Somebody Thinks You’re Awesome… You Should, Too

Think back to the last time somebody paid you a really great compliment. How did you react or respond to that compliment? In my experience, many times, people respond by saying: “You’re too kind”, “No… you’re way too nice”, “It’s nothing, really”, etc. I hear it on almost a daily basis. I’m guilty of it, too. But, when was the last time you received a really great compliment, and just said, “Thank you”, knowing that you were deserving of such high praise? People are very quick to diminish the things they do well. People underestimate the impact they have on others a lot of times. In general, they just don’t give themselves enough credit.

When someone pays you a compliment, do you ever stop and wonder why? Clearly, you made a strong impression on that person, whether you realize it or not. Every day of my life, I wonder if certain people know how highly I think of them. I try to compliment them as often as possible, but I don’t think they fully understand how amazing I think they are. I know that they don’t think of themselves as being special in any way, but they are. They are to me, and I know they have to be to others, as well.

I receive compliments from people on a regular basis for various reasons, and I am starting to become more accepting of those compliments, but I still have a hard time accepting them, as I know others do.

Recently, I have had a few opportunities to take a step back and see some of the things that others see in me. I have met people who are in a position to inspire people that is similar to the situation I am in. I have been impressed by these people, and have seen and heard how impressed others are, too. It has been a good reminder for me that the things I do are different and stand out compared to the things most people do. It has reminded me that I should be proud of the fact that I stand out, and I should go out of my way to use the unique things I do to inspire others.

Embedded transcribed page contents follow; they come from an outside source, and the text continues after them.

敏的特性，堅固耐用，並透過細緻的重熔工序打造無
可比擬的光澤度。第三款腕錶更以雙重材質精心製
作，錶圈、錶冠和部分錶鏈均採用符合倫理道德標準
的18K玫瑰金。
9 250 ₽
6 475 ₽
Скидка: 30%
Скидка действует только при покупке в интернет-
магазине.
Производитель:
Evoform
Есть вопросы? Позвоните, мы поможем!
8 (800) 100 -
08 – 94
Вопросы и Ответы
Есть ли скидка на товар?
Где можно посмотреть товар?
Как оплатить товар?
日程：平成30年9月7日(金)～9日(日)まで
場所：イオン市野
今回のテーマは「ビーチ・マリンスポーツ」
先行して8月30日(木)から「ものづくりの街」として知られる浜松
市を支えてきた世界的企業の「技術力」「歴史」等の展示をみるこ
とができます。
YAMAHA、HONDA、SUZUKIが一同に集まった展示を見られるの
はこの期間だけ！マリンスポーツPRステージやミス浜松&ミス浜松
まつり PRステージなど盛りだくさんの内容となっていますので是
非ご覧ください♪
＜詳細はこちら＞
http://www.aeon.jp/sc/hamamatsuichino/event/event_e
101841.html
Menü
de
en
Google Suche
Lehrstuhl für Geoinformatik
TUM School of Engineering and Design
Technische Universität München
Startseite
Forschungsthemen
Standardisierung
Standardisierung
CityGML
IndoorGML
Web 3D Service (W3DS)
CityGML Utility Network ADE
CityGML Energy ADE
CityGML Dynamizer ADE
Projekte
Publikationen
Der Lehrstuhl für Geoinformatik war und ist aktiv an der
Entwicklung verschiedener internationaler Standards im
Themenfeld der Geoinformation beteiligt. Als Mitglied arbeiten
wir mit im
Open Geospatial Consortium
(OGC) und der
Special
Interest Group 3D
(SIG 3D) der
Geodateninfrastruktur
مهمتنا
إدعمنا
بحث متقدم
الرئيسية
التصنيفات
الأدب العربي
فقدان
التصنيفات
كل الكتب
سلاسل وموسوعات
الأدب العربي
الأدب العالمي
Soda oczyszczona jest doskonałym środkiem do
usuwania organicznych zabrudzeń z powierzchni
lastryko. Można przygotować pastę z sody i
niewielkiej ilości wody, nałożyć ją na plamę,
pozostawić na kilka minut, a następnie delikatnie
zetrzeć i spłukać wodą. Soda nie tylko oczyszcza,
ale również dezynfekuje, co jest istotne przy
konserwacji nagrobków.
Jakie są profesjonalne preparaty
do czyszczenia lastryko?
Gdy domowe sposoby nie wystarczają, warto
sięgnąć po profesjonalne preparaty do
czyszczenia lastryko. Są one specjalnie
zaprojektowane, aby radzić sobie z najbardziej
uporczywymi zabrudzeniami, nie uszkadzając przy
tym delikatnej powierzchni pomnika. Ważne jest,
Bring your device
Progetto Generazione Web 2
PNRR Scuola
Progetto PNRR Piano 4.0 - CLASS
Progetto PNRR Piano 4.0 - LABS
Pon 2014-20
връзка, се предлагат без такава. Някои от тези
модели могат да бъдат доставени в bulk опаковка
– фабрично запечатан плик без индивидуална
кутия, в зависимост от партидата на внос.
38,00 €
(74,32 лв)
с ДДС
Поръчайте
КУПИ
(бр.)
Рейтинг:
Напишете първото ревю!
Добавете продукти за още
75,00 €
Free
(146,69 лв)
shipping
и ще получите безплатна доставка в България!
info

Over the past couple of months, I have approached several people on the driving range or practice green while I was working, and asked if they would like help with their golf game. The most common response I get is, “No, I’m a lost cause. I’m beyond help. Thanks though.” Every time, my response has been, “I’m in a damn wheelchair, and I’m not a lost cause. If I can do it, so can you!! Now, how can I help you?” About 95% of the time, I have already spotted and corrected the biggest flaw in their swing within the first five minutes. Every time, when they see the immediate progress they’ve made and are happy, I say, “But I thought you were a lost cause… what happened to that?” By asking that question, I hope I am able to help them realize that they need to think more positively and focus on their potential, not their flaws.

Last week, I got to watch a kid who only has the use of his left hand hit a few shots on the driving range. My initial reaction was, “How the hell does he do that? That’s amazing!!” And then I stopped for a second and thought about my own swing. I immediately realized that most people must think the same thing about my swing as I thought about this kid’s swing. Seeing how well he plays got me excited to work harder on my own game. If he was able to inspire me in that way, I have no doubt that I can do the same for someone else.

In the past, I have been completely caught off guard and confused by people telling me that they think watching me play golf is amazing. I don’t swing the way other people swing. My physical limitations have forced me to invent my own way of playing. My swing is my own. I am self-taught. It’s all trial and error. The more people I meet and the more I teach, the more I understand that I can inspire people just by being myself.

Honestly, I feel that there is nothing special about me at all. I do what I do because I have to find my own way of doing things. I don’t have a choice. But I know that people see me doing things differently and are impressed by what I do. Even during the worst round of my life, someone said to me, “Wow!! How did you do that?”

If you want to find a way to inspire other people or if you want to impress somebody else, realize that you already do. You don’t have to go out of your way to force it. Somebody is already inspired by you. Somebody is already impressed. Keep being yourself and pay attention when somebody compliments you. They’re complimenting you for a reason. Find out what that reason is instead of just ignoring it or diminishing it. Somebody thinks you’re awesome… you should think you’re awesome, too!!